» Written task
From the entries that follow, copy each line in which "Övergångar" appears.

» Supplied records
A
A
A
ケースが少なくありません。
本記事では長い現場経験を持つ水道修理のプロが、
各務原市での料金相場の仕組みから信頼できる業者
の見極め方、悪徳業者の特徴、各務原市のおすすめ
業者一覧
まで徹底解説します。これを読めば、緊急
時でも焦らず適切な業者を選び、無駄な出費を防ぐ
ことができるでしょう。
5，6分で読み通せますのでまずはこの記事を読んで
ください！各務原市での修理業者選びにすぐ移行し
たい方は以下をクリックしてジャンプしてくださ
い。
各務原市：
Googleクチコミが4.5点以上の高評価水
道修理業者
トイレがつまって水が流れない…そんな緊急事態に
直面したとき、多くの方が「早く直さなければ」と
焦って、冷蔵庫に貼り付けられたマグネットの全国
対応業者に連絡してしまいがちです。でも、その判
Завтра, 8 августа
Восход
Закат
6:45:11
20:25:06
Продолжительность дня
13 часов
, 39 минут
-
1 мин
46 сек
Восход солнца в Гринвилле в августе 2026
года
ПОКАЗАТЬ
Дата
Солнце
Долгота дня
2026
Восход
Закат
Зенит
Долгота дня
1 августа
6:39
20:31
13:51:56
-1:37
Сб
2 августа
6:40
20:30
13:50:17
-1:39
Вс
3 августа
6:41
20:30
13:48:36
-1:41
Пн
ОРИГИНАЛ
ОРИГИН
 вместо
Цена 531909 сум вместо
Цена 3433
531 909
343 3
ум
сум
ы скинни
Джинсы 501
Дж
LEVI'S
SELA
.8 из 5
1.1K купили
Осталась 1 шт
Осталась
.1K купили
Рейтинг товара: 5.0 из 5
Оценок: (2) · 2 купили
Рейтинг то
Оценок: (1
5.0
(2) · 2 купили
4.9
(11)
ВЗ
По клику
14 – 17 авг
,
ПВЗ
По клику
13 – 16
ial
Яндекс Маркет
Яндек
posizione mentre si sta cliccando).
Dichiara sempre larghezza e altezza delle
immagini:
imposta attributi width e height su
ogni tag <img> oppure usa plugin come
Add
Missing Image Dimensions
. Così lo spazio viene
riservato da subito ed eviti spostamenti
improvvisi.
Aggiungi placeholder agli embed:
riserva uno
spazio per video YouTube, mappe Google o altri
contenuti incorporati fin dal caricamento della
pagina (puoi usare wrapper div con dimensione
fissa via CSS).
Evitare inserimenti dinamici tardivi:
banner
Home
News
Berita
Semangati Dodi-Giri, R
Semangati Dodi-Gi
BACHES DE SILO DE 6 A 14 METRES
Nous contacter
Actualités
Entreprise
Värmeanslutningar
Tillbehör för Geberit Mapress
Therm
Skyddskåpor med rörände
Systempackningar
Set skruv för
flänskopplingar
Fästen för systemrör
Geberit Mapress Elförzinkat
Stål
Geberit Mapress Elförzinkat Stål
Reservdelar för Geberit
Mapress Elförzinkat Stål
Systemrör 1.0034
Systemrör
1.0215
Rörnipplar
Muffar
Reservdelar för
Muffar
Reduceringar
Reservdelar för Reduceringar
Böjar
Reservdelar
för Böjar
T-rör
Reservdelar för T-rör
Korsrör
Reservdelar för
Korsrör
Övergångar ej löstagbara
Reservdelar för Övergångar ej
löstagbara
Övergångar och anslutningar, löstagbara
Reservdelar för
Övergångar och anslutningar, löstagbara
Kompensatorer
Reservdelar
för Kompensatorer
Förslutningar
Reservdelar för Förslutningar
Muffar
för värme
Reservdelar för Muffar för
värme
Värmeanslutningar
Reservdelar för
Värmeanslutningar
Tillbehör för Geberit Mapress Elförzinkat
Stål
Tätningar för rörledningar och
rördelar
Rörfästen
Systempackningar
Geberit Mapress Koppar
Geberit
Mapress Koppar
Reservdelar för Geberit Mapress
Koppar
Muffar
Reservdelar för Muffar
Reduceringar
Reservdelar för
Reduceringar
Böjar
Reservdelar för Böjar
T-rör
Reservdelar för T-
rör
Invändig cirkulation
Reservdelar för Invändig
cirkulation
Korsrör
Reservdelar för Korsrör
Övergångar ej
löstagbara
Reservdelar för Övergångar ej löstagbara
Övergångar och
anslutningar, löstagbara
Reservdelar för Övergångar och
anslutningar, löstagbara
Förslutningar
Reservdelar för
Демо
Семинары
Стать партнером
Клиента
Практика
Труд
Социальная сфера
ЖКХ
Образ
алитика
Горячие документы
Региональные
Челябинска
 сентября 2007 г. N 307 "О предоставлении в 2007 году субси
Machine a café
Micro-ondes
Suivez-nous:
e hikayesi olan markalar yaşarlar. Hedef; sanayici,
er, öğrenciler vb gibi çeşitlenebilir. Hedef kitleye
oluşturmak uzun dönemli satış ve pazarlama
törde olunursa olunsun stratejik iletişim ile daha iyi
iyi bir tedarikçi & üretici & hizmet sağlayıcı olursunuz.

» Solution for this task
Övergångar ej löstagbara
Reservdelar för Övergångar ej
Övergångar och anslutningar, löstagbara
Övergångar och anslutningar, löstagbara
Övergångar ej
Reservdelar för Övergångar ej löstagbara
Övergångar och
Reservdelar för Övergångar och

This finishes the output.